With used games being a big problem in the gaming industry, Sony’s latest patent published on the 3rd January 2013 outlines a scheme which could detect the use of a second hand game via an RFID tag pressed into the game disc. This removes the need for an internet connection for verification.
The war on second hand games has been heating up as of late with companies adding exclusive features for people who purchase games brand new. Some have even gone to the extreme of using online passes which means that without the code, the online features of the game are completely inaccessible. The problem with used games is that the original publishers receive zero profit from a second hand game and is essentially, as far as the publishers wallets are concerned just as bad as piracy.
The technology works using an RFID (Radio Frequency Identification) tag stamped into the game disc.
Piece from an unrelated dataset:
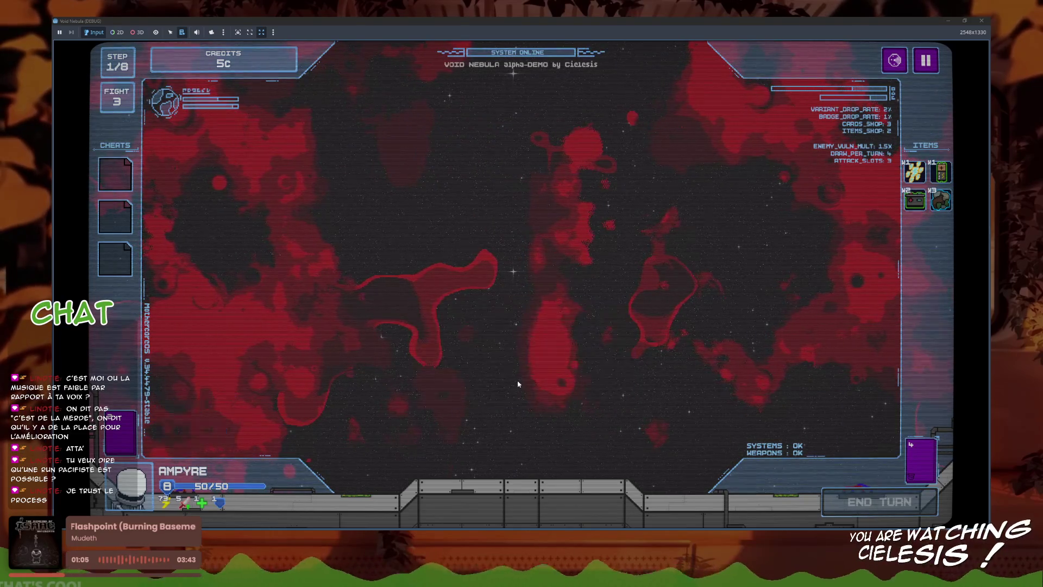
- Collect the cheat, D1 RAM and remaining rewards, then cash out to the armament shop
{"action": "left_click", "coordinate": [576, 256]}
{"action": "left_click", "coordinate": [576, 221]}
{"action": "left_click", "coordinate": [576, 185]}
{"action": "left_click", "coordinate": [523, 399]}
This would have the capability to remember the account or console the game was linked to and then block the game or restrict some game features if it was used elsewhere.
Similar forms of technology was rumoured prior to the release of the Playstation 3 but was never implemented.
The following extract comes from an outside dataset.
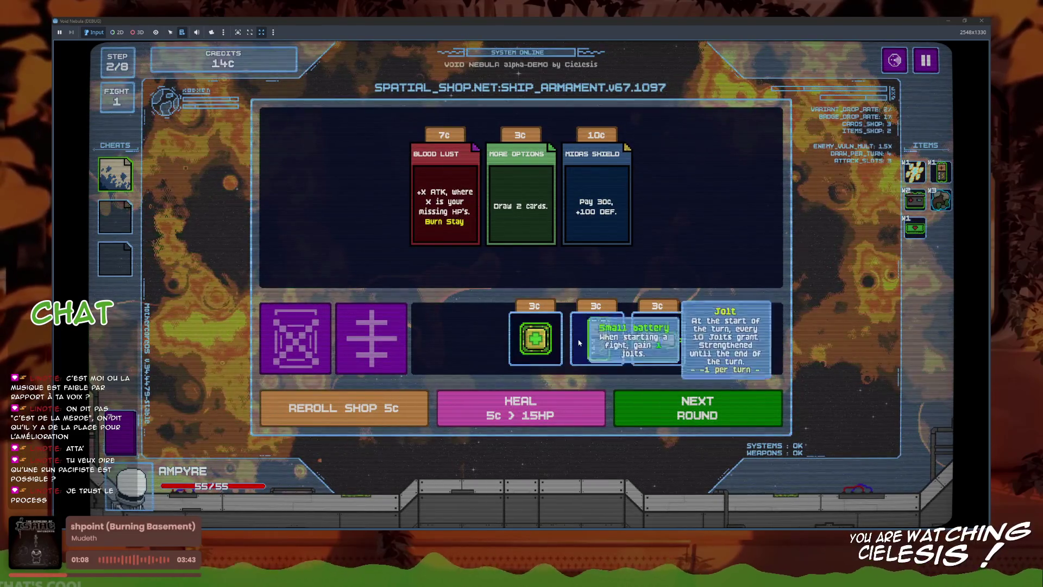
- Buy the battery item, reroll the shop, and buy a 15HP heal for 5c
{"action": "left_click", "coordinate": [596, 377]}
It is unclear where Sony will head with this patent if implemented into its rumoured next generation console. Whether it will just restrict certain features (as is the current case with some games) or whether they will go ahead and nuke the entire used games industry by completely disabling the game. One thing is for sure, whatever they do with it, at least it isn’t as bad as the “always online” DRM seen on some PC games which prevents game access unless connected to the web.